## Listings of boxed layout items
· · ·

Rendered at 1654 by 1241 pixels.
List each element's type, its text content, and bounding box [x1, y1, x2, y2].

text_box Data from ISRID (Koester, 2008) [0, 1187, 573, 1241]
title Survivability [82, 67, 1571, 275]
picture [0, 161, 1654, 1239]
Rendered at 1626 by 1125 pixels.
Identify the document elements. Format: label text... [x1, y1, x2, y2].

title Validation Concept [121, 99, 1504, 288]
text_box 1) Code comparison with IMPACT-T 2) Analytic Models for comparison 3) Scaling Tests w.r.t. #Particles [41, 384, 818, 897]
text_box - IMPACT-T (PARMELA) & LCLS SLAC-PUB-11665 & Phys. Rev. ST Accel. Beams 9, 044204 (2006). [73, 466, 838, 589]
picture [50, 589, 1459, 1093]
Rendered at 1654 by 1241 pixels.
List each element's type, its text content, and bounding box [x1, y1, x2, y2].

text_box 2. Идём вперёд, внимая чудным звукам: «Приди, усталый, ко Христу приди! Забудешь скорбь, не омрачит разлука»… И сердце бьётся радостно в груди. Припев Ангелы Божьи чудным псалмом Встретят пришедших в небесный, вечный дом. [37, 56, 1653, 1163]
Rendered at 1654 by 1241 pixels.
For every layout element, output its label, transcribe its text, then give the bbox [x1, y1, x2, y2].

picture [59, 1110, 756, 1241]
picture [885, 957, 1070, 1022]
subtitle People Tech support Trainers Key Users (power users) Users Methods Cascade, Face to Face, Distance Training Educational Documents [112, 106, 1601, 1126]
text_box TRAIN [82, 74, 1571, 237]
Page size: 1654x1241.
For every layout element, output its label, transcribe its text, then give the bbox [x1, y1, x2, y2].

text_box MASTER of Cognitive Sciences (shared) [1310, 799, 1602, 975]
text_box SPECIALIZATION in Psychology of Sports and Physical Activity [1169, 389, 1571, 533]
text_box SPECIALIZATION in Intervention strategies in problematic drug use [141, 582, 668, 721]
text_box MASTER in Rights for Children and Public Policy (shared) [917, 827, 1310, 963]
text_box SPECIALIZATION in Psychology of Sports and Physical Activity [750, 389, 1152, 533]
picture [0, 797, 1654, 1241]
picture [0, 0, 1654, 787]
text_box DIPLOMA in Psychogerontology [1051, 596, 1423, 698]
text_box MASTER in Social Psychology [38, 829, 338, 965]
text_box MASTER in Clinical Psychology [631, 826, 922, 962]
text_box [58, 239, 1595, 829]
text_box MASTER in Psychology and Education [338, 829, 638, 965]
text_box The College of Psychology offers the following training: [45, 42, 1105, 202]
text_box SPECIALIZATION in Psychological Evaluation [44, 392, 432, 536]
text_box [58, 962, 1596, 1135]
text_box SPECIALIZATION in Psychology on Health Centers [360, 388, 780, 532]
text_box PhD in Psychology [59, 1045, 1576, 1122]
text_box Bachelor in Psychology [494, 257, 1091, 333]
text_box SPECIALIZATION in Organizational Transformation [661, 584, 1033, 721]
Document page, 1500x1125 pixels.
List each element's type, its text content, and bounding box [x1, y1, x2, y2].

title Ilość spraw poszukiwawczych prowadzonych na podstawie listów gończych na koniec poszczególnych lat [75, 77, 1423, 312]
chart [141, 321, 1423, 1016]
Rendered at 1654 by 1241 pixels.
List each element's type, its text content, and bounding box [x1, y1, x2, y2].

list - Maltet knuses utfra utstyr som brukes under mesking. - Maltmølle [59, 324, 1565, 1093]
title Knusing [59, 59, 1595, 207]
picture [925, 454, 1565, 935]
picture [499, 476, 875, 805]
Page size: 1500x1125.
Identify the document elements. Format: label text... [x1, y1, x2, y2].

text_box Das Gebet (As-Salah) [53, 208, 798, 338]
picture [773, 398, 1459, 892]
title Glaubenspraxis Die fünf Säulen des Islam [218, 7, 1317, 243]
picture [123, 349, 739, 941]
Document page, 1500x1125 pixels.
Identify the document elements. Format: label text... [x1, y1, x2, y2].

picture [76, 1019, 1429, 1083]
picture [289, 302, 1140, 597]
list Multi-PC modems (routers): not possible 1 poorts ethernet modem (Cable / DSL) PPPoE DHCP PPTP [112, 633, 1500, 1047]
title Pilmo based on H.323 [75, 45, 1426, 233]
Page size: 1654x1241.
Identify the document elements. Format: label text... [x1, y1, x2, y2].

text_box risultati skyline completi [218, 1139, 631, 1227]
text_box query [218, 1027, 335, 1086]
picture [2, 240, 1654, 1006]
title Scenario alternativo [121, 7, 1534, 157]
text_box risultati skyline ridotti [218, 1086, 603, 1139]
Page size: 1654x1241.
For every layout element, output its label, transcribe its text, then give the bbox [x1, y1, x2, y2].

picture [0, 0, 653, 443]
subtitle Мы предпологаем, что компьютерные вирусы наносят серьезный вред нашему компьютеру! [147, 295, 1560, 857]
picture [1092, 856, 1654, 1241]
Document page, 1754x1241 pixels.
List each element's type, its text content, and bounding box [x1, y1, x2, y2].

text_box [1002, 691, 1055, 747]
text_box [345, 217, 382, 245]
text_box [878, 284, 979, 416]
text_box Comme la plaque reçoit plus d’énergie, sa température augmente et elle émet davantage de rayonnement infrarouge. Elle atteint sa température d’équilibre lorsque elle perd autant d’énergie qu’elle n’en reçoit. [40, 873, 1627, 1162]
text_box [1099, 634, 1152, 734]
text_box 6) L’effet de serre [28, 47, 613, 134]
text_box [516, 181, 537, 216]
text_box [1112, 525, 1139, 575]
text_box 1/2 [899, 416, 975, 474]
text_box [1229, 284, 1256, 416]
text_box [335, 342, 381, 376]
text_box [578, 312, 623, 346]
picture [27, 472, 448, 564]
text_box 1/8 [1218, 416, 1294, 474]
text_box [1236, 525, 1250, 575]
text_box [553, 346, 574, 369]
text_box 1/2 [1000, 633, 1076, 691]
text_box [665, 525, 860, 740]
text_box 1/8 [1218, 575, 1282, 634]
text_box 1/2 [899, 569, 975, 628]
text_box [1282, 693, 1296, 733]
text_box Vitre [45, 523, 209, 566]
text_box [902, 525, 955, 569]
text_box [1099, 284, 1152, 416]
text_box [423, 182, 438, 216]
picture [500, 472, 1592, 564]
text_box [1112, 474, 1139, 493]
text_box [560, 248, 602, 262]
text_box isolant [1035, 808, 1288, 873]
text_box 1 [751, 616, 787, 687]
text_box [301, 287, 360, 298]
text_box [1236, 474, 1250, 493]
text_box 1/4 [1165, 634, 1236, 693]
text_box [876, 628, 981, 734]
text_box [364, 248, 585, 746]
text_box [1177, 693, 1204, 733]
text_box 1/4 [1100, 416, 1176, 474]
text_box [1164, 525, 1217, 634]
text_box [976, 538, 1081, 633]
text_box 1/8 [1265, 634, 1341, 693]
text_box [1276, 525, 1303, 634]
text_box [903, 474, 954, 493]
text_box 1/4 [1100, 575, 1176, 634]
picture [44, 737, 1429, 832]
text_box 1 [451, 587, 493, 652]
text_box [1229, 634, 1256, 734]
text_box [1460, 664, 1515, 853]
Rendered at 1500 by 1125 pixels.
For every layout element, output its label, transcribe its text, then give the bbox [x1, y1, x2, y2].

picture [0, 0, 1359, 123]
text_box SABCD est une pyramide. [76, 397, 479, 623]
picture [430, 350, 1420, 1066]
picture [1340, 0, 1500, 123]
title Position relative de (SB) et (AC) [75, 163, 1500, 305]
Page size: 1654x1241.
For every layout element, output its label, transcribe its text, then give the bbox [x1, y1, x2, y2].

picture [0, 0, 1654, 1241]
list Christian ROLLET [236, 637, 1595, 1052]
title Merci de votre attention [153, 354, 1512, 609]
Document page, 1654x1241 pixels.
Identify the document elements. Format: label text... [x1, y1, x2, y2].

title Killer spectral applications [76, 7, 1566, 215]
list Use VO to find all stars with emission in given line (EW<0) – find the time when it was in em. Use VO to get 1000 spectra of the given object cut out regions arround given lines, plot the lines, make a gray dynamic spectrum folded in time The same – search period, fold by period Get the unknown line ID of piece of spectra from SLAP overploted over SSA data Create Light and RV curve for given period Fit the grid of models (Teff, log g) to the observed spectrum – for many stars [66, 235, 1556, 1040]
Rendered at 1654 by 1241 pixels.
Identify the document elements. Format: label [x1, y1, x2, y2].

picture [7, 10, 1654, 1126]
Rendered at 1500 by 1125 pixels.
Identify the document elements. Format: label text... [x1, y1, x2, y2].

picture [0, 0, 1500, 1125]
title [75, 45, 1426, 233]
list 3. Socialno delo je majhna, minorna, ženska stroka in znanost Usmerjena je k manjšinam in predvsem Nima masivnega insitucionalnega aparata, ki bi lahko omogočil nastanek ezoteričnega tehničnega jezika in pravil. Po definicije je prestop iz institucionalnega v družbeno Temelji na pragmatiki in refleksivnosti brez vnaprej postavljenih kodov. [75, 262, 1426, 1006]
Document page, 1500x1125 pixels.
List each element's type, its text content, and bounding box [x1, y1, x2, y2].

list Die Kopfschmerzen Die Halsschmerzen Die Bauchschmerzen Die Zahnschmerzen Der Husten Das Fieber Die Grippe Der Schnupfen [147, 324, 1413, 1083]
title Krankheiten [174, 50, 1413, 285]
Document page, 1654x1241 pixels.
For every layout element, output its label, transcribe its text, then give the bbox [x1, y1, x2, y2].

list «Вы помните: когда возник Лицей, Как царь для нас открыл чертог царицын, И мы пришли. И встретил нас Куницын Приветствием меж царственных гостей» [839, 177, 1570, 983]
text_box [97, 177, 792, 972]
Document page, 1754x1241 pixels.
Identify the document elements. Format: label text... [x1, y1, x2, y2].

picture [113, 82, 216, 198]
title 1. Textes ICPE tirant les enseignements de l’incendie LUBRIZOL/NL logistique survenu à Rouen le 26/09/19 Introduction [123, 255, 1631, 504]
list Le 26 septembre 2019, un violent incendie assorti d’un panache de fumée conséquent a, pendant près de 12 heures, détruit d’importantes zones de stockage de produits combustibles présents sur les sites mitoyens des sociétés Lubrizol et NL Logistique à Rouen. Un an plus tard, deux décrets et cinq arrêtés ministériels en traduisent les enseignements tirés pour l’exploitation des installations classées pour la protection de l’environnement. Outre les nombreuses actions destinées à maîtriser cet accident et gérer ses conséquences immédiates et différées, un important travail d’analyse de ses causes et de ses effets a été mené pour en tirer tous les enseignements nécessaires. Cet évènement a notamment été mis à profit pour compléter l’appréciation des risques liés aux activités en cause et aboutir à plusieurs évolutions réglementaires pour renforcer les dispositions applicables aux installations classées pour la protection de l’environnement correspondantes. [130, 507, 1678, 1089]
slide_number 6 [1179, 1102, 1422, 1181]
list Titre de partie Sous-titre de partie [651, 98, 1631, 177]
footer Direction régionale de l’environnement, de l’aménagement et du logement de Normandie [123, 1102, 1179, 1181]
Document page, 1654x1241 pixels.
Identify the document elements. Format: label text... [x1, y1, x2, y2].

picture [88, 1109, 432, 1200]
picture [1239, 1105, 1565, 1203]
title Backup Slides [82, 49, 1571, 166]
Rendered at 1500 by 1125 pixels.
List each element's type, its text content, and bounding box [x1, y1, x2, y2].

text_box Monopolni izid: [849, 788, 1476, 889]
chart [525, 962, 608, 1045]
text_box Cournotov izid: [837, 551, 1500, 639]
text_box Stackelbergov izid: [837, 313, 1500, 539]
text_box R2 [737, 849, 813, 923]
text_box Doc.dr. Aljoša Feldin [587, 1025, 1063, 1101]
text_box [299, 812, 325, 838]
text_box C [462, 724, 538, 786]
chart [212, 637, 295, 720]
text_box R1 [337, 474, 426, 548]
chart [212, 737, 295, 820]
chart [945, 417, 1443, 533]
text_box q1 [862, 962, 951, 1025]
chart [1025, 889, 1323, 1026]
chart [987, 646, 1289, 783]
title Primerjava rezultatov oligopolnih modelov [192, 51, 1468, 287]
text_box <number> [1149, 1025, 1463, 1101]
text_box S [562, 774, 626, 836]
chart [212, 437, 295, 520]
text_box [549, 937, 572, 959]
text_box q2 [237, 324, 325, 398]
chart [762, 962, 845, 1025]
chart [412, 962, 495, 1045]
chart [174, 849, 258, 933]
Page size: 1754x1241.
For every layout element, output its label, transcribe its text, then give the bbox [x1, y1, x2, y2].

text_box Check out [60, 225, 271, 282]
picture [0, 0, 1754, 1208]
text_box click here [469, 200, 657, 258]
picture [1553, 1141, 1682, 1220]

· · ·

## Task brief
Can you reproduce, word for word, everything in the material from its very first line down to and including the line that contains "picture [0, 161, 1654, 1239]"?

## Task result
Rendered at 1654 by 1241 pixels.
List each element's type, its text content, and bounding box [x1, y1, x2, y2].

text_box Data from ISRID (Koester, 2008) [0, 1187, 573, 1241]
title Survivability [82, 67, 1571, 275]
picture [0, 161, 1654, 1239]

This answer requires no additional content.